POMBAL A LER
Vieste em versão tripla. De mansinho. Sentia-te em cada alvorada incandescente. Movias-te a partir dos vários ninhos que compunham a nossa casa. Uma profusão de sons salpicados de sono. Havia um roçar doce de almofadas. Flocos de chocolate tilintavam nas taças pintadas com flores encarceradas. Odor macio de leite quente vertido, à pressa, na caneca “Pai, és o meu herói”. Arrulhar de pombos no telhado a adivinhar a luz do dia a escorrer, com vagares, a saciar vazios. O tiquetaquear da lâmina de barbear em sinfonia com o esvoaçar de um pardal assustado. Bicadas incessantes no vidro da janela. O duplo saltitar cristalino nas escadas de madeira. Livros e cadernos presos às tenras costas prenunciavam o germinar e o florir de novas palavras e números, as risadas das bonecas no recreio, a bola chutada entre sapatilhas gastas de gostar dela. Então, vieste, novamente. Aninhaste-te em mim. Dei-te colo e beijos na pele fresca de quem acabou de nascer e chamei-te, ao ouvido, “Meu amor” porque, “amor” e “família”, são sinónimos.

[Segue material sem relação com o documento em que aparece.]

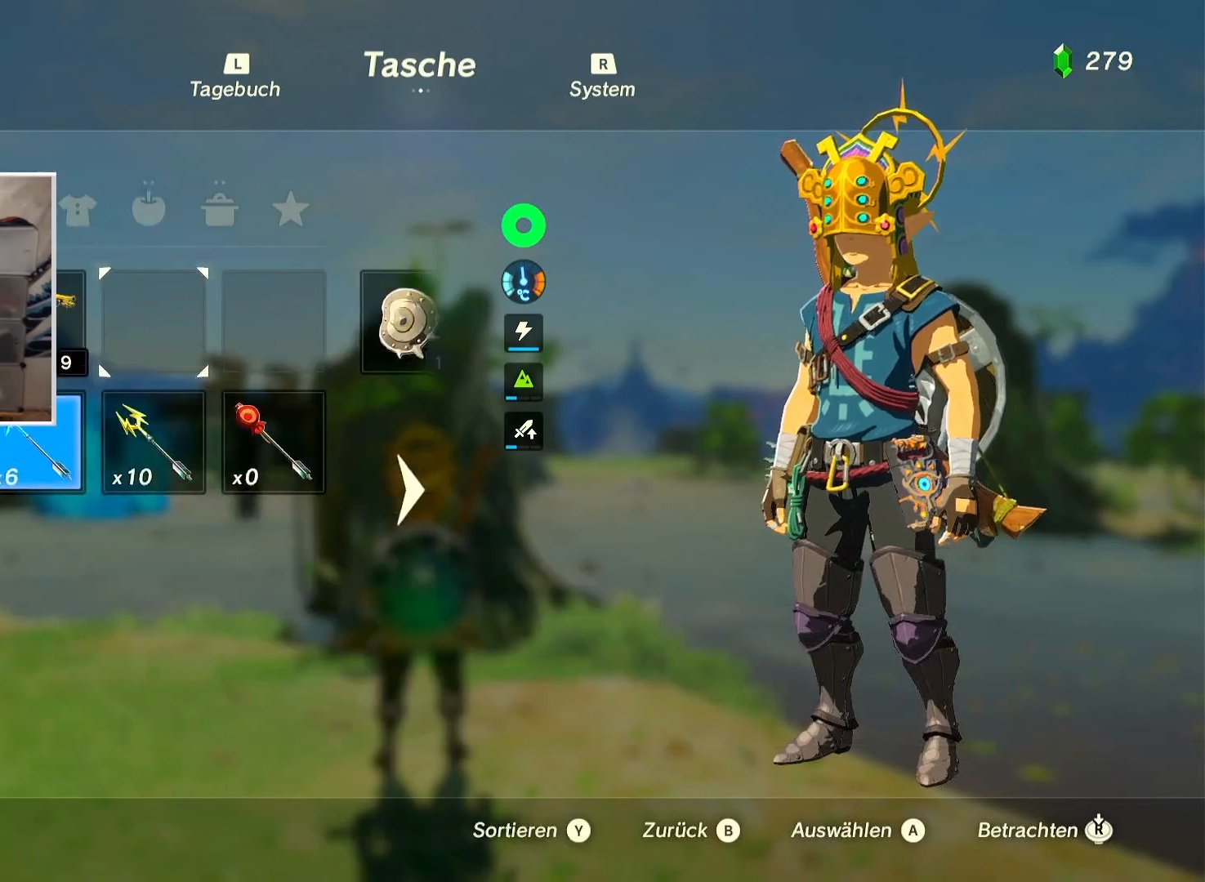
{"buttons": [], "left_stick": "center", "right_stick": "center", "events": [[50, "right_stick", "right"], [134, "right_stick", "center"], [284, "right_stick", "right"], [451, "right_stick", "center"]]}
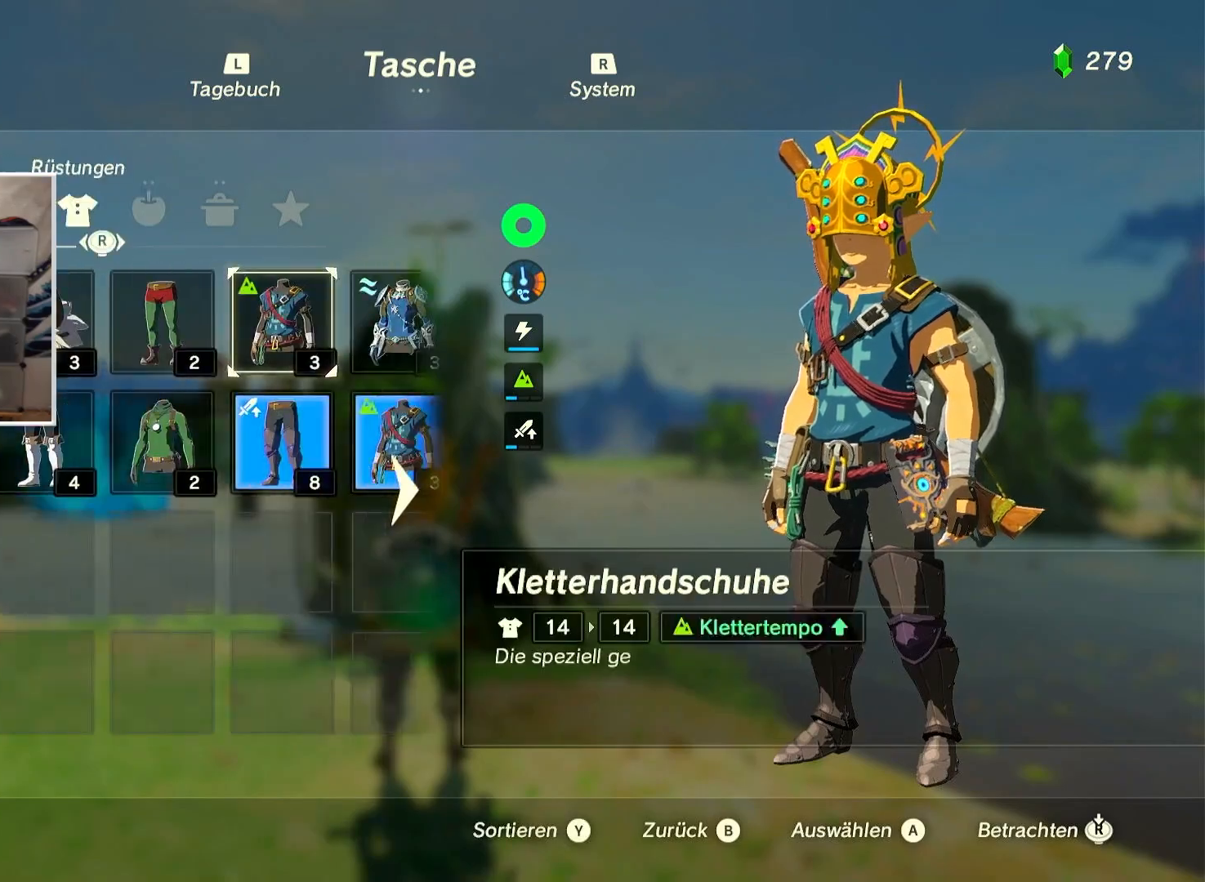
{"buttons": [], "left_stick": "left", "right_stick": "center", "events": [[417, "left_stick", "left"]]}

No dia 15 de Maio comemorou-se o Dia Mundial da Família, efeméride instituída pela Assembleia Geral da ONU, com o objetivo de chamar a atenção dos governos e da população mundial, em geral, para a importância da família como núcleo vital da sociedade. Não poderia estar mais de acordo quanto à centralidade da família numa sociedade que se deseja mais sã. Deste modo, “Memórias do futuro- narrativa de uma família”, é o livro da autoria de Daniel Sampaio, que hoje proponho. O narrador e protagonista tem 78 anos. Um dia é confrontado com uma situação comum a muitas pessoas da sua idade: o casamento de um neto. O convite para a festa desperta nele uma enorme felicidade, principalmente por não ter sido esquecido e leva-o a partir para uma viagem profunda pelos caminhos das suas memórias, seguindo uma ordem cronologicamente inversa, ou seja, começa por esse neto, Afonso, que o fez sentir velho pela primeira vez, aos 60 anos. Seguidamente, resgata a memória de Luísa, a colega de profissão, na escola onde ambos ensinavam e partilhavam projetos/sonhos profissionais. Depois, recua até aos 40 anos, à figura de Mariana, sua mulher e companheira de sempre, mas que, por esta altura da vida, o confronta com a fragilidade das relações humanas, principalmente do amor. Relação conturbada, que viveu altos e baixos, rodeada de traições. É aqui que, curiosamente, o próprio Daniel Sampaio aparece como personagem real deste romance, quando o casal precisa de aconselhamento. Por fim, chega aos 20 anos, à adolescência e à juventude, onde tudo se enraizou, para o melhor e para o pior, rememorando os tempos conturbados do salazarismo, das convicções políticas no seio estudantil e da educação que recebeu dos seus pais.
Quanto a mim, mais uma vez, Daniel Sampaio escreve um livro surpreendente tendo como núcleo as relações humanas (“Estamos juntos agora, lês uma revista e eu pela janela da sala vejo um par de namorados, devem ter vinte anos, não querem mudar o mundo como nós com essa idade, ele abraça-a como eu te abracei naquela tarde de estudo, quero dizer-te: vamos ainda construir mais memórias do futuro.”). Desta feita, o reconhecido psiquiatra e professor catedrático escreveu um romance, colocando como personagem principal um avô, a viver no ano 2028. Conduzido pelas várias etapas da sua vida, o leitor vai- se identificando com o percurso de uma qualquer personagem, quer seja a principal ou não. Com quase oitenta anos, o avô tem a consciência de que está no final da sua vida. No entanto, a relação com o seu neto continua próxima como quando este era pequeno. A importância dos avós na vida dos netos é aqui realçada pelo autor. Este é um tema que lhe é muito querido, pois já o explorara num outro livro intitulado “A Razão dos Avós”, que também recomendo.